The French Connection Double Bill

The French Connection (William Friedkin, 1971)
The French Connection II (John Frankenheimer, 1975)


What are they about? Both films focus on tough-talking cop Jimmy 'Popeye' Doyle (Gene Hackman) and his efforts to catch suave heroin smuggler Alain Charnier (Fernando Rey). The first is based on true events and is set in Boston where Doyle first stumbles upon the case, the second is a fictional extension of the story and shifts to Marseilles as he obsessively pursues the French connection.


Are they any good? Well I'm guessing I don't need to tell you much about the first one. You'll know it's a classic Oscar-winning 70s cop movie, with a terrific performance from Hackman as the belligerent, casually racist, anti-hero Doyle. And even if you haven't seen it, you'll probably know about the car chase sequence, which stands amongst the best car chases ever filmed. Stories of how it was shot are now the stuff of film-making legend, not least the tale of one poor bloke who left his home for work in the morning unaware that filming was taking place and ended up getting his car totalled. The producers gallantly paid for the damage and left the shot in the final cut of the film to increase realism. However, I actually prefer the other chase, the one which takes place on foot as Doyle tails Charnier through the streets and down into the subway, which is a tense, funny, cat-and-mouse sequence. The whole thing was shot in gritty docu-drama style by Friedkin (inpsired by the French political thriller Z) and given extra realism by sprinkling the cast with real-life cops involved in the real case. See Doyle's supervising officer? That's Eddie Egan, the guy the character of Popeye Doyle is based upon - he and his partner Sonny Grosso (played by Roy Scheider in the film) acted as consultants on the film. See the mechanic who helps strip the car for drugs? That's the real mechanic who helped the cops find the stash. Throughout the film, the use of real locations wherever possible also contributed to the authenticity of the events unfolding. But what really pushes the film into classic territory is its uncompromising ending, which both emphasizes the grim futility of the fight against drug trafficking and muddies the moral waters even more by demonstrating how it can be soul-destroying for those involved. Literally. No point making a sequel to that, eh?

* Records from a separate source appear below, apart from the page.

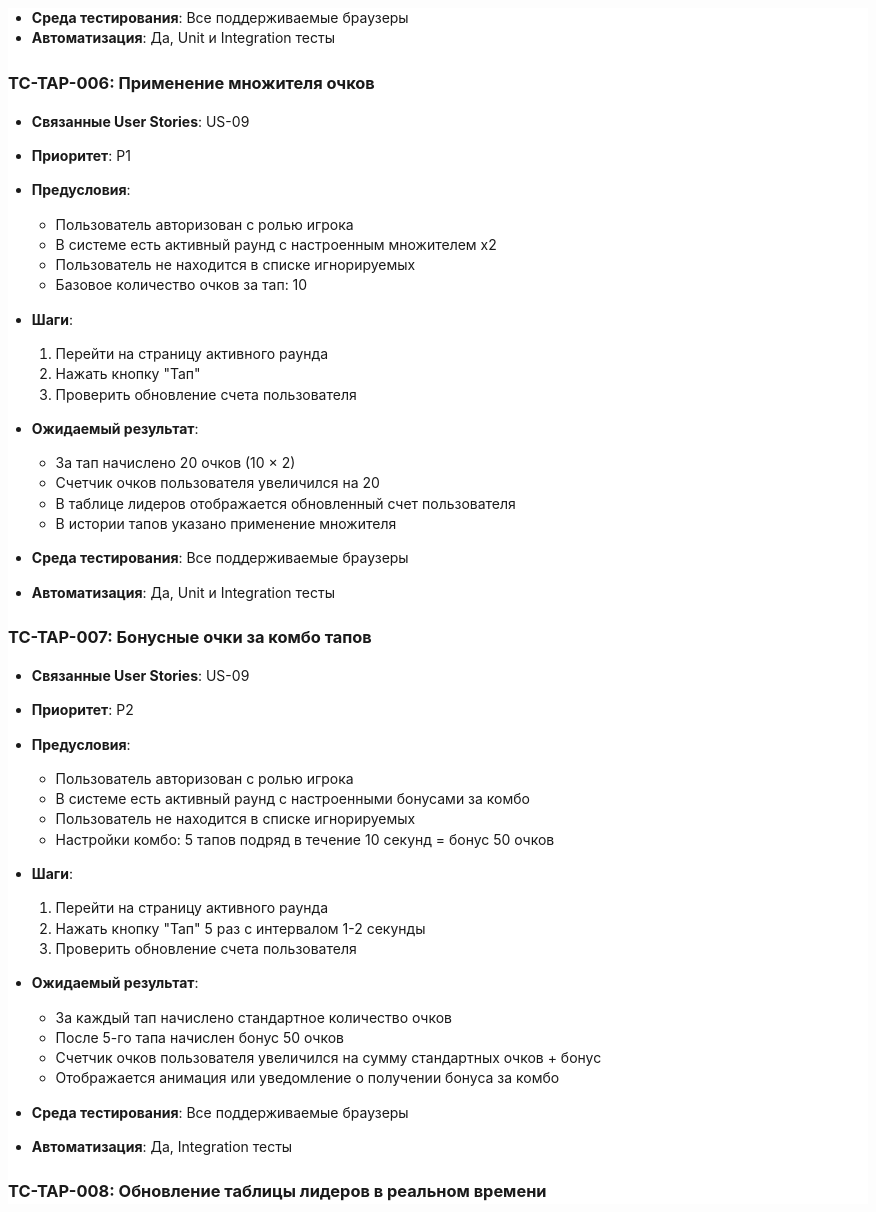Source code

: - **Среда тестирования**: Все поддерживаемые браузеры
- **Автоматизация**: Да, Unit и Integration тесты

### TC-TAP-006: Применение множителя очков

- **Связанные User Stories**: US-09
- **Приоритет**: P1
- **Предусловия**:
    - Пользователь авторизован с ролью игрока
    - В системе есть активный раунд с настроенным множителем x2
    - Пользователь не находится в списке игнорируемых
    - Базовое количество очков за тап: 10

- **Шаги**:
    1. Перейти на страницу активного раунда
    2. Нажать кнопку "Тап"
    3. Проверить обновление счета пользователя

- **Ожидаемый результат**:
    - За тап начислено 20 очков (10 × 2)
    - Счетчик очков пользователя увеличился на 20
    - В таблице лидеров отображается обновленный счет пользователя
    - В истории тапов указано применение множителя

- **Среда тестирования**: Все поддерживаемые браузеры
- **Автоматизация**: Да, Unit и Integration тесты

### TC-TAP-007: Бонусные очки за комбо тапов

- **Связанные User Stories**: US-09
- **Приоритет**: P2
- **Предусловия**:
    - Пользователь авторизован с ролью игрока
    - В системе есть активный раунд с настроенными бонусами за комбо
    - Пользователь не находится в списке игнорируемых
    - Настройки комбо: 5 тапов подряд в течение 10 секунд = бонус 50 очков

- **Шаги**:
    1. Перейти на страницу активного раунда
    2. Нажать кнопку "Тап" 5 раз с интервалом 1-2 секунды
    3. Проверить обновление счета пользователя

- **Ожидаемый результат**:
    - За каждый тап начислено стандартное количество очков
    - После 5-го тапа начислен бонус 50 очков
    - Счетчик очков пользователя увеличился на сумму стандартных очков + бонус
    - Отображается анимация или уведомление о получении бонуса за комбо

- **Среда тестирования**: Все поддерживаемые браузеры
- **Автоматизация**: Да, Integration тесты

### TC-TAP-008: Обновление таблицы лидеров в реальном времени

Director William Friedkin discusses how he fashioned
The French Connection's classic car chase

Yeah, right. The box-office success of The French Connection meant a sequel was inevitable. Hackman and Rey were enticed back, but Friedkin opted out, leaving helming duties to John Frankenheimer, who presumably decided not to fix what wasn't broke and simply aped the style of the first film. So, it lacks the originality of its predecessor and is not in the same class, but it's perfectly acceptable in its own right, taking a fish-out-of-water theme this time as Doyle travels to Marseilles and rubs up the local gendarmes the wrong way with his blustering Yankee ways. The notable feature of this film is that it features an extended sequence wherein Doyle is kidnapped and forcibly addicted to heroin. The advantage of this is that it allows us to savour some impressive Hackman acting, particularly in the cold turkey scenes, but the disadvantage is that it rather stalls the film's plot to a halt for a while, with the result that it doesn't have the same compelling momentum as the first film. Still, it rallies strongly at the end with another chase sequence (on foot this time) and builds to a satisfying pay-off. Incidentally, those expressions of pain on Hackman's face during this chase are real - he had bad knees and all the running left him in terrible discomfort.

Anything else I should know? You may be interested to know the worst hotel I have ever stayed in was in Marseilles - it genuinely looked like the one Doyle gets taken to to be pumped full of heroin. I had no such luck. Instead I went to the crummy cafe next door and bought the only thing they had left, which was a manky old profiterole. So that's my story of The French Confection. BOOM! High five! Wasn't going to pass up the chance to shoehorn that joke in.


What does the Fonz think? "You ever high five your hand in Poughkeepsie?"